Requirement => Convert every nonblank line of the material into an item of a numbered list, and omit the pictures from your answer.

[Stored data]
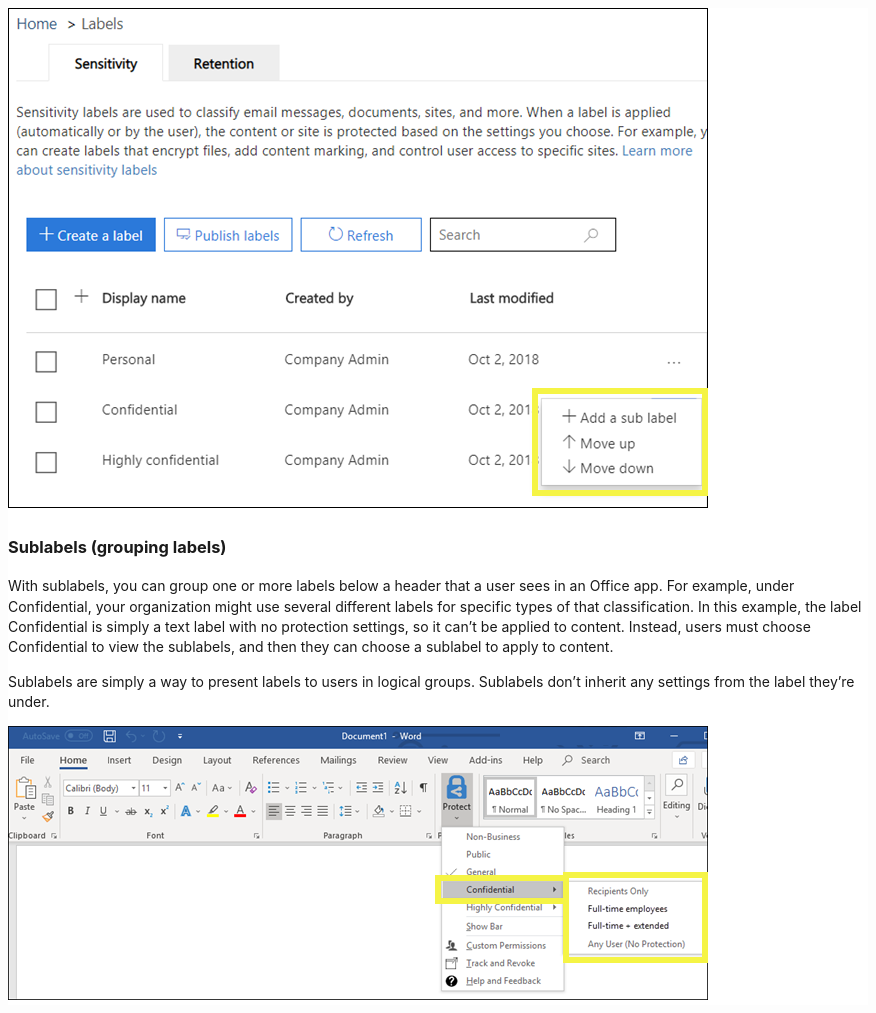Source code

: ![Option to create a sublabel](media/Sensitivity_label_sublabel_options.png)

### Sublabels (grouping labels)

With sublabels, you can group one or more labels below a header that a user sees in an Office app. For example, under Confidential, your organization might use several different labels for specific types of that classification. In this example, the label Confidential is simply a text label with no protection settings, so it can’t be applied to content. Instead, users must choose Confidential to view the sublabels, and then they can choose a sublabel to apply to content.

Sublabels are simply a way to present labels to users in logical groups. Sublabels don’t inherit any settings from the label they’re under.

![Grouped sublabels on the Ribbon](media/Sensitivity_label_grouped_labels.png)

Result below =>
1. Source code
2. : ![Option to create a sublabel](media/Sensitivity_label_sublabel_options.png)
3. ### Sublabels (grouping labels)
4. With sublabels, you can group one or more labels below a header that a user sees in an Office app. For example, under Confidential, your organization might use several different labels for specific types of that classification. In this example, the label Confidential is simply a text label with no protection settings, so it can’t be applied to content. Instead, users must choose Confidential to view the sublabels, and then they can choose a sublabel to apply to content.
5. Sublabels are simply a way to present labels to users in logical groups. Sublabels don’t inherit any settings from the label they’re under.
6. ![Grouped sublabels on the Ribbon](media/Sensitivity_label_grouped_labels.png)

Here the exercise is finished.